_AIM OF THE EXERCISE:_
Where a line of the entries holds the string "lines", copy that line.
*** Opening DATA SHOWN ***
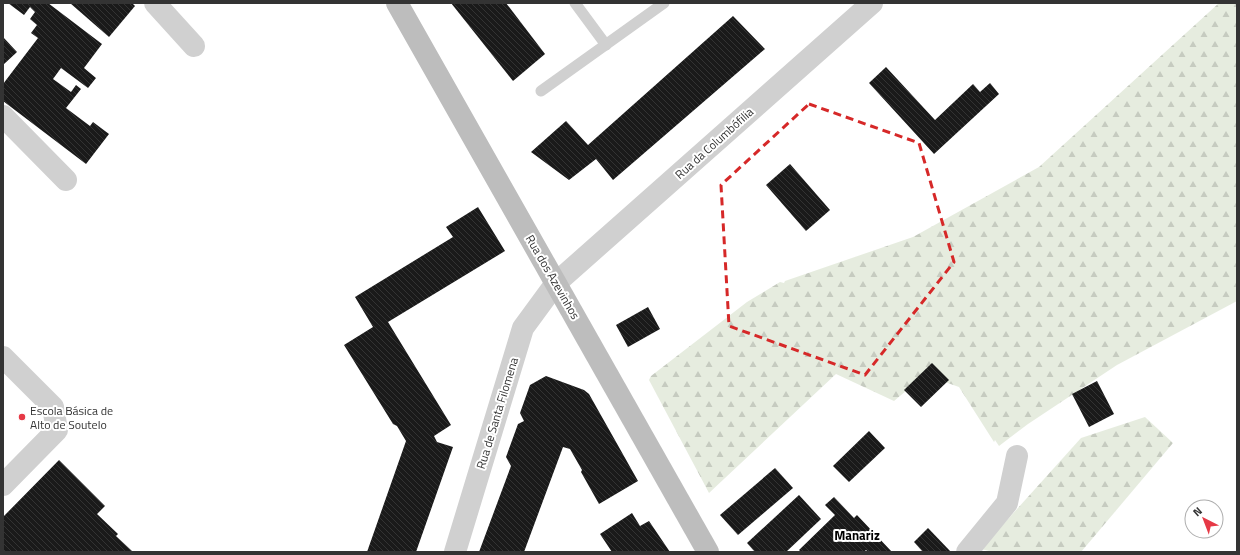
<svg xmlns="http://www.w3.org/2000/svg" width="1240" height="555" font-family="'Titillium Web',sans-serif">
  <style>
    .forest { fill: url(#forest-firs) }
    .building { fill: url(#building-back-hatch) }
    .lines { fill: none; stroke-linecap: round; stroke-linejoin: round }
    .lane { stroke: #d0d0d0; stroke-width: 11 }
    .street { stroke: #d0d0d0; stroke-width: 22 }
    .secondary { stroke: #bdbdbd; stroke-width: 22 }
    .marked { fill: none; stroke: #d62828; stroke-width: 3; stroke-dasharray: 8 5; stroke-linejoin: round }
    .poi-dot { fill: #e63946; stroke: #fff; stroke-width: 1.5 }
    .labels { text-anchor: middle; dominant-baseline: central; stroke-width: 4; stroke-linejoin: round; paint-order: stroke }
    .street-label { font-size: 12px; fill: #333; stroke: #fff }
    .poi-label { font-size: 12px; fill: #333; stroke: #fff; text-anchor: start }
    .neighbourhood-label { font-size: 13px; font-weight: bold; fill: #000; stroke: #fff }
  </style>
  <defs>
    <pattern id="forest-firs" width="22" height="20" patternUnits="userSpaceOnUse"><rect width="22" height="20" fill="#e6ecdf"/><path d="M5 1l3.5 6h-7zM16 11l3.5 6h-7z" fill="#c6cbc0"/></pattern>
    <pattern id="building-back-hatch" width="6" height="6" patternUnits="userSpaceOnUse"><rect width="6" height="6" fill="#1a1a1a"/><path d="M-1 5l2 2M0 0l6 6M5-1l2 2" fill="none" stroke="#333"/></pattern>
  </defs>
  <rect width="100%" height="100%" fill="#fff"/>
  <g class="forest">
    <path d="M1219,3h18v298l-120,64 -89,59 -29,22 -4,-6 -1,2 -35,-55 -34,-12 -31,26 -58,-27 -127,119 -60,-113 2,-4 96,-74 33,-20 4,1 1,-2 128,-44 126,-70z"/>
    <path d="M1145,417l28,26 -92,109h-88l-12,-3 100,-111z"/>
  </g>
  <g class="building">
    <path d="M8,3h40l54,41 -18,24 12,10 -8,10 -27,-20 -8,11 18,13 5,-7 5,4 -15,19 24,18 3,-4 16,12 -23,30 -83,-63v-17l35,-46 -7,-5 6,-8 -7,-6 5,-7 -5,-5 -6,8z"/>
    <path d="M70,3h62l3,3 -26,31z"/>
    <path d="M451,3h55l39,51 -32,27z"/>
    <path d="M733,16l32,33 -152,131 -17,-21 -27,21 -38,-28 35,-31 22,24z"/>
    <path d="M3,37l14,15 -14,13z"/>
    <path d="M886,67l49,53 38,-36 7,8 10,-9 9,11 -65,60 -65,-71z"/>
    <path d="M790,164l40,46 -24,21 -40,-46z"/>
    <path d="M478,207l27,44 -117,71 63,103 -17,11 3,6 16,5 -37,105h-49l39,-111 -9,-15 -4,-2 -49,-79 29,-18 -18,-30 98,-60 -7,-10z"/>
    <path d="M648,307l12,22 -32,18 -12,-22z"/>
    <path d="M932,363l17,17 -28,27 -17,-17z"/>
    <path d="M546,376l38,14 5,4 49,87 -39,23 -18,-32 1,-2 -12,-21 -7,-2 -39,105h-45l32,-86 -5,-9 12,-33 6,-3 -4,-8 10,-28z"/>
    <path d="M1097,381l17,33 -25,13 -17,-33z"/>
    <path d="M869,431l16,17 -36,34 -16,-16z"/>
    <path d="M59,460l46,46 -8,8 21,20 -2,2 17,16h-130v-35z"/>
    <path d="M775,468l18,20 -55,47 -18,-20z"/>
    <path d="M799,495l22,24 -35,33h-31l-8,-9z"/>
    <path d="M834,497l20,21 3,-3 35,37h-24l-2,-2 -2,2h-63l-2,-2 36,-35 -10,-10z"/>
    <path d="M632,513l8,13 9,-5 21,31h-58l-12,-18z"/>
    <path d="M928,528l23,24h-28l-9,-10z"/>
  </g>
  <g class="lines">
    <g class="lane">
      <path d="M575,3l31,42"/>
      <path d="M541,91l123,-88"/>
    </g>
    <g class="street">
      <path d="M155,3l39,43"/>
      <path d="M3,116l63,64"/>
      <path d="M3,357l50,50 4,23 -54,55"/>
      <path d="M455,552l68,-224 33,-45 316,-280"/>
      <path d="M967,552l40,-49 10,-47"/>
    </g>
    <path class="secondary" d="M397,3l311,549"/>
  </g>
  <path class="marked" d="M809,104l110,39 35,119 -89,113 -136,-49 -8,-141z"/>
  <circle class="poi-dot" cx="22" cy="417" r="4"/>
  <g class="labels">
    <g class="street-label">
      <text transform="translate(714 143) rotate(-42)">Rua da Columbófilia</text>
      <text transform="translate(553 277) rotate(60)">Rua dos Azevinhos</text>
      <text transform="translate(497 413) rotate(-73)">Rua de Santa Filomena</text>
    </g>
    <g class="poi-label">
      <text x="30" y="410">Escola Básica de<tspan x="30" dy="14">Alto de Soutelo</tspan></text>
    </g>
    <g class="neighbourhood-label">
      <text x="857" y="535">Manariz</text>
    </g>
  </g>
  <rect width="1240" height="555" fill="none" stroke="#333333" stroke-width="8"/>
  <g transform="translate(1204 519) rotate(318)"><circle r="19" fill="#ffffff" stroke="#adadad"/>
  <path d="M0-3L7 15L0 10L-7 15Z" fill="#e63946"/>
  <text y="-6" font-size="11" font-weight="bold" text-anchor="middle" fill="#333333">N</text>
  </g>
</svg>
*** Closing DATA SHOWN ***
_YOUR SOLUTION:_
    .lines { fill: none; stroke-linecap: round; stroke-linejoin: round }
  <g class="lines">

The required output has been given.